-- Opening Marker --

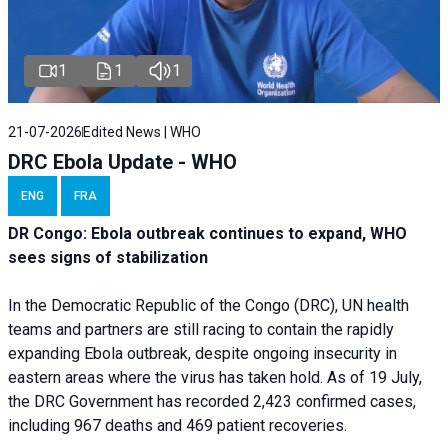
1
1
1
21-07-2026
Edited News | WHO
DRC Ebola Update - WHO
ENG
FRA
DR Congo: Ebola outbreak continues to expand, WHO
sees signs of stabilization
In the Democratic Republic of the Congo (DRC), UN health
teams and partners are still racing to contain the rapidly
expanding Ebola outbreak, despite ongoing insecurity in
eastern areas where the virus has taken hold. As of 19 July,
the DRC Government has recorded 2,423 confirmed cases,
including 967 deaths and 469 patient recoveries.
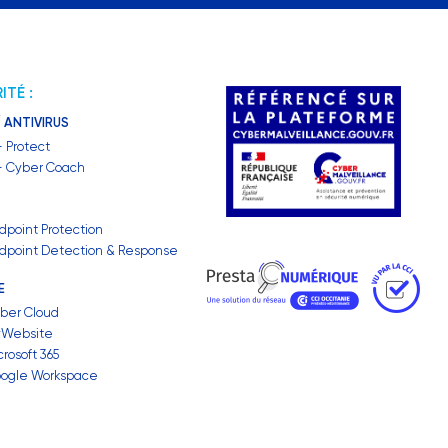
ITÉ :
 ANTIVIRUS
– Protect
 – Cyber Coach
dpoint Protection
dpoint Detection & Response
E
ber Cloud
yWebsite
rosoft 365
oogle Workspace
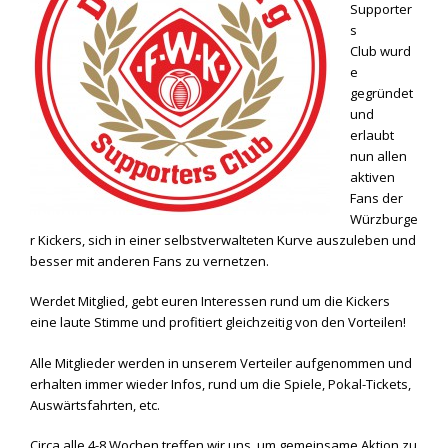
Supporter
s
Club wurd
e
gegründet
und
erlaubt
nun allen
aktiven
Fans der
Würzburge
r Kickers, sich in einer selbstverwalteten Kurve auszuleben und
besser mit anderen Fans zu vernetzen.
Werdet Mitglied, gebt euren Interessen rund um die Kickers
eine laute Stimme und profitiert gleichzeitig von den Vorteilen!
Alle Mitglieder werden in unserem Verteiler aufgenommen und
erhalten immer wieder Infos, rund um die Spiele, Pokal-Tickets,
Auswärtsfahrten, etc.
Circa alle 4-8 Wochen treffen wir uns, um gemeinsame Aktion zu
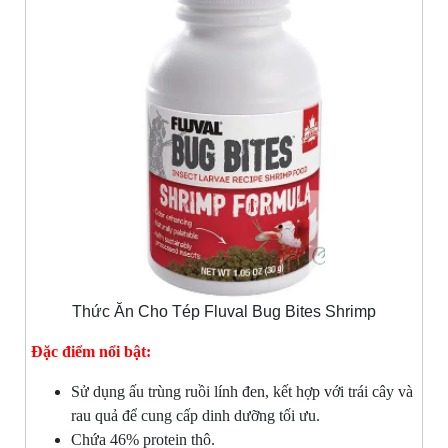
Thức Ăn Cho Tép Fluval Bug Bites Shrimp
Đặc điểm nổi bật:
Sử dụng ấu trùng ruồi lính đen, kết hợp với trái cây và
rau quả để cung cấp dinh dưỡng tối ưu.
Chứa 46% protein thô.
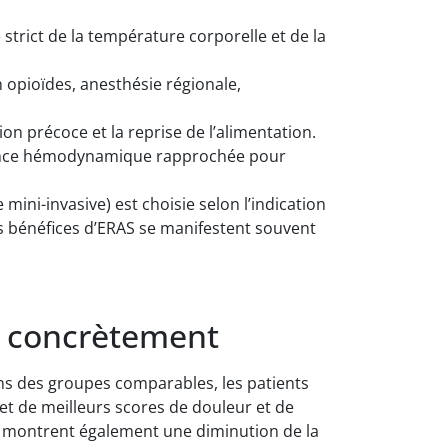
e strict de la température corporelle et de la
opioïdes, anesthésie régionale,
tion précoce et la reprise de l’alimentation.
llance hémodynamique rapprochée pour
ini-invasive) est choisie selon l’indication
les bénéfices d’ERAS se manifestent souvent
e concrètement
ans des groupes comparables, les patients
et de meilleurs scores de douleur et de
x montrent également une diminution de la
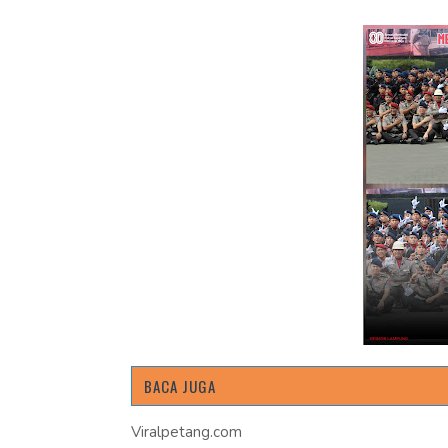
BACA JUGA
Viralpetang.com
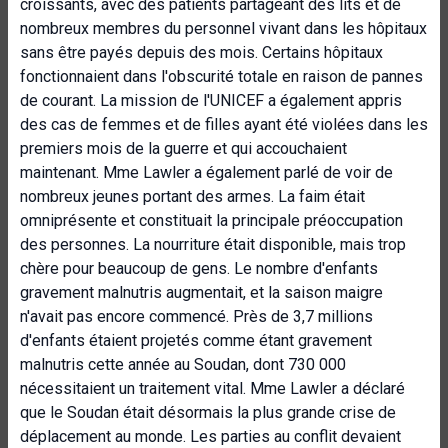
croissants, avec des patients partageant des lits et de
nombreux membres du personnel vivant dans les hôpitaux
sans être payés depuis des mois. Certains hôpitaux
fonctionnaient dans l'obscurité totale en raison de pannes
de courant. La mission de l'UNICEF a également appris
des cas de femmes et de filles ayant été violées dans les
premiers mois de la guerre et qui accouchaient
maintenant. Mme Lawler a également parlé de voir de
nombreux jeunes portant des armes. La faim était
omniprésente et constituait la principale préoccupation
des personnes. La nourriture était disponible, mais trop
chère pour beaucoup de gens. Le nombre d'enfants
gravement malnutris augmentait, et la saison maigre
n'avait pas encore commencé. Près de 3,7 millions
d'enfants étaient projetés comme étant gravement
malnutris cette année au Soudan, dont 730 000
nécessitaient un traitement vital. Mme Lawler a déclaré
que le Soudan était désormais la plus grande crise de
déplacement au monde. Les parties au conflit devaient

-- Closing Marker --

Aim of the exercise =>
A bare number is required: the count of lines above with the string "enfants".

Solution =>
2